I might have been dead for a few days.
But Jasmine had achieved the impossible. If she’d kept me alive, I had to trust she’d done the same for Nila.
“You al—always had a gr—great way with your t—temper, Jaz.”
“God, it’s truly you...” Her voice broke then she burst into noisy tears.
* * * * *
I found out later what she’d done for us. How she’d saved us. How Flaw had kept Kes and me alive long enough to smuggle us from the estate unseen. How he’d hidden us in the crypt, providing medicine, leaving us to slowly fossilize and turn into skeletons beneath the house I’d lived in all my life—working against the clock to get us somewhere safe.

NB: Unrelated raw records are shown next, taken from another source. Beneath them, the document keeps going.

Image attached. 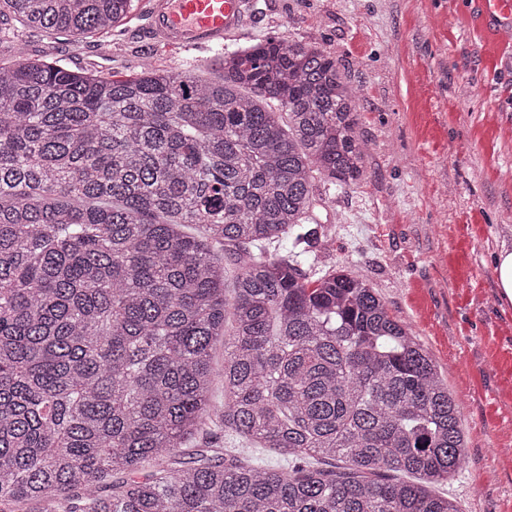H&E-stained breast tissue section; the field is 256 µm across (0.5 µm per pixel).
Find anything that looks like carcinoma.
Returning <instances> with one entry per match:
<instances>
[{"mask_svg": "<svg viewBox=\"0 0 512 512\" xmlns=\"http://www.w3.org/2000/svg\"><path fill=\"white\" fill-rule=\"evenodd\" d=\"M132 8L0 0V31L81 37ZM214 62L217 81L0 65V505L461 512L435 489L465 440L429 352L360 275L300 267L327 244L318 184L366 178L356 90L311 42L269 36ZM207 420L283 464L202 448L136 477Z\"/></svg>", "mask_w": 512, "mask_h": 512, "instance_id": "obj_1", "label": "carcinoma"}]
</instances>
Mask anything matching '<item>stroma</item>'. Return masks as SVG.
<instances>
[{"instance_id":"35a3bbf8","label":"stroma","mask_w":512,"mask_h":512,"mask_svg":"<svg viewBox=\"0 0 512 512\" xmlns=\"http://www.w3.org/2000/svg\"><path fill=\"white\" fill-rule=\"evenodd\" d=\"M482 0H248L228 49L268 36L312 41L340 60L359 93L368 178L324 195L328 248L304 270L362 275L391 316L419 336L459 405L465 463L440 486L462 512H512V401L493 366L512 347V306L493 254L512 237V15ZM136 17L107 33L50 37L15 24L17 51L65 57L72 69L127 77L147 63L215 78L212 52L156 47Z\"/></svg>"}]
</instances>
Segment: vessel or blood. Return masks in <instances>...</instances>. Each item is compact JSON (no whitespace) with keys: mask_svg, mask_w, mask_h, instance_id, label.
Here are the masks:
<instances>
[{"mask_svg":"<svg viewBox=\"0 0 512 512\" xmlns=\"http://www.w3.org/2000/svg\"><path fill=\"white\" fill-rule=\"evenodd\" d=\"M247 0H148L146 37L169 49L211 45L236 35L245 24Z\"/></svg>","mask_w":512,"mask_h":512,"instance_id":"1","label":"vessel or blood"}]
</instances>
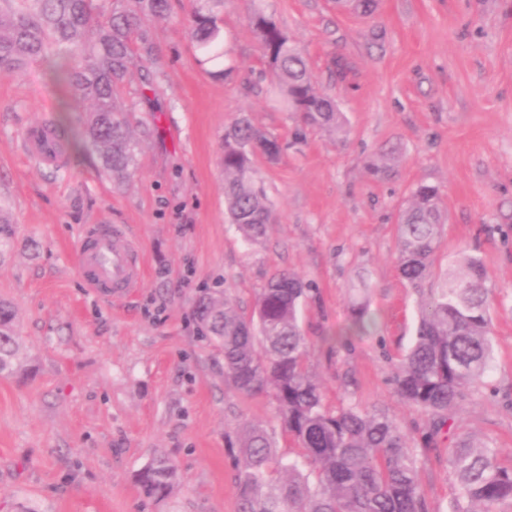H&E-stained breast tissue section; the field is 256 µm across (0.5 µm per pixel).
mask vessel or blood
Wrapping results in <instances>:
<instances>
[{"mask_svg":"<svg viewBox=\"0 0 512 512\" xmlns=\"http://www.w3.org/2000/svg\"><path fill=\"white\" fill-rule=\"evenodd\" d=\"M25 153L38 165L57 167L65 157L66 144L49 120L31 126L23 142ZM78 256L80 273L89 288L105 297L129 293L142 283V259L121 227L91 225Z\"/></svg>","mask_w":512,"mask_h":512,"instance_id":"obj_1","label":"vessel or blood"}]
</instances>
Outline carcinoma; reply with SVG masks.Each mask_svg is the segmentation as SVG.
Wrapping results in <instances>:
<instances>
[{
	"instance_id": "obj_1",
	"label": "carcinoma",
	"mask_w": 512,
	"mask_h": 512,
	"mask_svg": "<svg viewBox=\"0 0 512 512\" xmlns=\"http://www.w3.org/2000/svg\"><path fill=\"white\" fill-rule=\"evenodd\" d=\"M192 34L197 48L213 59L227 55L223 0H192ZM169 0H0V77L21 75L29 63L53 60L55 84L75 102L89 101L79 138L98 153L114 178L128 176L134 146L115 100L133 64L134 50L154 60L145 23L168 15ZM261 58L271 75L270 92L305 128L339 132L342 113L318 92L307 61L288 32L259 3L248 16ZM277 138L236 119L224 134V202L231 223L248 242L266 234L274 216L252 166L253 157H278ZM447 216L439 191L419 185L397 217L396 266L417 296L418 324L400 357L398 395L432 418L419 443L409 442L386 412L348 403L336 410L324 402L308 369L310 345L299 324L300 308L312 288L297 273L271 277L247 316L221 292L203 298L197 317L205 335L224 353V375L237 393L269 395L295 451L279 452L260 421L237 424L238 512H428L420 481V455L437 445L451 413L485 386L493 368L491 288L484 261L460 253L459 272L428 293L435 252ZM349 328L323 342L345 345L350 336L375 325L369 301L354 304ZM21 338L10 303L0 300V377L20 368ZM456 491L448 512H497L512 504V464L498 451L467 438L448 449ZM142 494L165 498L178 482L173 461L160 455L136 474Z\"/></svg>"
}]
</instances>
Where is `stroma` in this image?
<instances>
[{
	"instance_id": "35a3bbf8",
	"label": "stroma",
	"mask_w": 512,
	"mask_h": 512,
	"mask_svg": "<svg viewBox=\"0 0 512 512\" xmlns=\"http://www.w3.org/2000/svg\"><path fill=\"white\" fill-rule=\"evenodd\" d=\"M263 5L335 100L342 133L301 130L270 98L250 0L220 9L234 68L225 79L213 76L225 63L206 60L191 36V0H171L168 16L151 22L156 60L135 58L118 94L135 145L121 180L76 146L62 169L27 159L26 130L58 119L62 94L42 61L0 78V208L15 226L0 256V298L13 303L34 366L0 377V512H236L235 423H265L283 453L290 440L269 396L239 395L225 378L224 355L200 336L194 309L218 282L252 314L281 270L315 290L300 326L326 405L384 410L418 439L431 420L398 397L393 376L417 316L396 269L395 220L419 184L438 187L447 214L428 285L458 251L481 257L496 343L486 387L421 458L429 512H446L455 493L448 449L459 437L512 461V0H379L370 17L337 13L333 0ZM241 116L283 146L275 160L254 159L275 216L254 244L224 205V132ZM389 152L392 173L376 179L368 166ZM92 224L134 237L145 274L132 294L107 299L82 278L77 255ZM362 276L376 327L327 350L321 339L347 326ZM161 454L179 484L149 499L135 475Z\"/></svg>"
}]
</instances>
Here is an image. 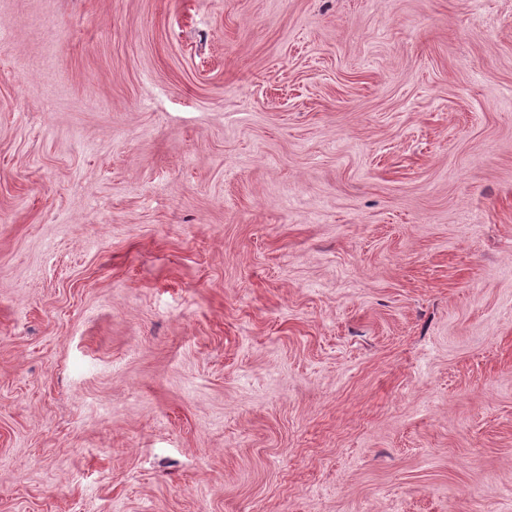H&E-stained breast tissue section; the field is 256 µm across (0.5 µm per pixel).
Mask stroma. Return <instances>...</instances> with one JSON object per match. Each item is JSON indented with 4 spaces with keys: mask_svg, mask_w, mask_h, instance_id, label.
<instances>
[{
    "mask_svg": "<svg viewBox=\"0 0 512 512\" xmlns=\"http://www.w3.org/2000/svg\"><path fill=\"white\" fill-rule=\"evenodd\" d=\"M0 512H512V0H0Z\"/></svg>",
    "mask_w": 512,
    "mask_h": 512,
    "instance_id": "stroma-1",
    "label": "stroma"
}]
</instances>
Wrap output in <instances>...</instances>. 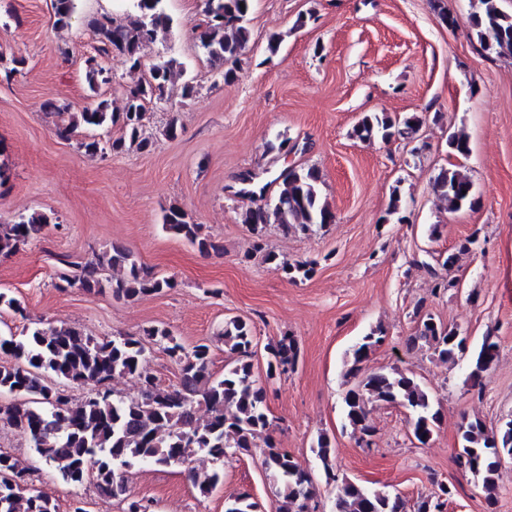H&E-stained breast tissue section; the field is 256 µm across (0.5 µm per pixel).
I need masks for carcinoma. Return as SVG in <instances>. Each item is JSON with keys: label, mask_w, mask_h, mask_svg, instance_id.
Returning a JSON list of instances; mask_svg holds the SVG:
<instances>
[{"label": "carcinoma", "mask_w": 512, "mask_h": 512, "mask_svg": "<svg viewBox=\"0 0 512 512\" xmlns=\"http://www.w3.org/2000/svg\"><path fill=\"white\" fill-rule=\"evenodd\" d=\"M126 22L117 24L107 13L93 15L87 27L96 40L94 54L84 60L85 81L89 91L98 93L102 84L111 81L104 60L117 52L129 69L141 66L143 46L156 41L172 28L167 0H130ZM479 10L470 17L484 51L498 56H512V13L505 11L501 0H479ZM252 0H204V16L198 39L203 53L223 68L221 77L235 79L232 68L251 39L248 26ZM53 24L59 29L72 26L77 0H52ZM177 61L168 59L154 64L149 75L125 89L122 109L115 111L105 100L91 104L77 114L65 104L48 101L45 108L58 118L57 135L65 140L80 137L79 129L110 132L119 127L120 136L101 139L81 137L78 148L87 156L121 154L131 148L142 153L151 151L154 140L144 134L146 105L168 97ZM420 120L409 117L399 123L390 117L366 113L353 128L355 138L389 140L395 135L414 139ZM448 151L465 156L469 144L464 134L448 136ZM278 192L271 206L249 208L242 213V223L255 230L268 224L285 229L308 231L314 225L335 222L336 215L322 199L316 169L292 170L274 179ZM437 198L449 211L479 204L473 183L458 170L443 168L433 183ZM49 218L41 212L22 215L13 224L0 226V255L19 251L42 234ZM164 227L169 232L197 246L202 253L216 249L202 235L201 225L187 220L177 205L165 209ZM265 260L275 262L289 279L307 280L314 273V263L279 259L268 252ZM123 270L120 278L105 275V267ZM62 281L76 286L89 296L111 293L117 299L132 300L142 295L160 293L174 287L168 277H160L145 267L129 250L114 246L107 260L94 259L80 267L78 274ZM420 325L410 344L423 346L445 362H454L466 352L464 337L457 329L435 320L429 312L416 311ZM224 347L231 361L224 375L209 371L210 348L206 344L188 353L166 329L152 327L143 334L95 338L75 328H28L19 336L0 337V352L13 363L0 365V396L14 401L0 405V425L19 431L39 459L57 471L66 484L81 485L91 481L100 496L126 500L129 497L126 473L138 465L157 468L188 467L193 486L203 496L209 495L222 479L224 454L229 448L249 451L256 440L265 438L262 464L274 488L272 512H316L312 479L300 469L288 452L277 448L264 437L271 426L266 412V390L253 373L252 358L257 343L250 324L233 318L224 323ZM380 331L371 330L351 349L352 362L344 378L348 389L344 395V417L361 436H372L366 403L374 402L405 408L410 416L411 432L421 444L431 439L441 420L428 392L412 374L398 370L378 371L359 376V364L381 342ZM154 343L170 358L182 363L179 385L160 389L142 373L145 344ZM268 356L267 377L273 378L291 369L297 359L293 340L265 345ZM498 356V344L491 333L483 336L473 357L469 374L471 387L480 386L481 374ZM116 374L141 381V394L125 398L113 394L107 383ZM89 385L85 398L75 402L52 380ZM208 415L196 416L199 405ZM316 455L327 476H333L334 448L328 438L320 436ZM203 453L215 468L199 472L190 466L192 457ZM512 458V421L497 431L489 430L478 419H464L459 425L458 467L469 474L484 493L488 506L496 500L501 471ZM337 512H407L401 496L369 490L345 478L336 495ZM0 512H57L56 504L33 488L25 470L10 454L0 451ZM225 512H263L262 505L248 494L238 495L225 505Z\"/></svg>", "instance_id": "cac0c4a2"}]
</instances>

I owed Flaw a huge debt. I would pay him handsomely. But I would also never underestimate my sister or take her for granted ever again. I couldn’t believe she’d willingly left Hawksridge.
After a lifetime of chaining herself to the Hall, she’d commandeered one of the many vehicles in our garage and somehow delivered Kes and me to the hospital. From the way the doctors spoke, it sounded as if she’d only just made it. Another hour or two and Kestrel would’ve been dead and me not long after.
How she managed to do that, I had no idea. The phone call had been brief, hushed—a quick catch-up so Bonnie wouldn’t overhear. Her relief had been genuine, but she’d also kept something from me.
Something I meant to find out.
After I hung up, the nurse had slipped back in and against my wishes fed more sedative into my drip.
I couldn’t try to run. I couldn’t assess how weak I was. All I could do was slip into empty dreams like some drugged arsehole. Nila didn’t come visit me and I awoke pissed and hurting a few hours later.
Kestrel stole my thoughts for the billionth time since I’d woken. My heart splintered for my brother.
According to Louille, he still hadn’t woken up. He was in intensive care and an induced coma. The bullet I’d saved Jaz from had been a clean shot. By Louille’s own admission, I was a ‘luckster’, a fluke of nature, a fucking miracle. No bones shattered, no organs ruptured. A single entry and exit wound leaving me bleeding and infected but otherwise intact.
But if I was a miracle, then that came with certain obligations and privileges.
Privileges I would call on in order to end the man who’d killed me.
Obligations I meant to uphold now I was free.
I’d returned from the dead.
And I’d bring the wrath of hell toward my enemies.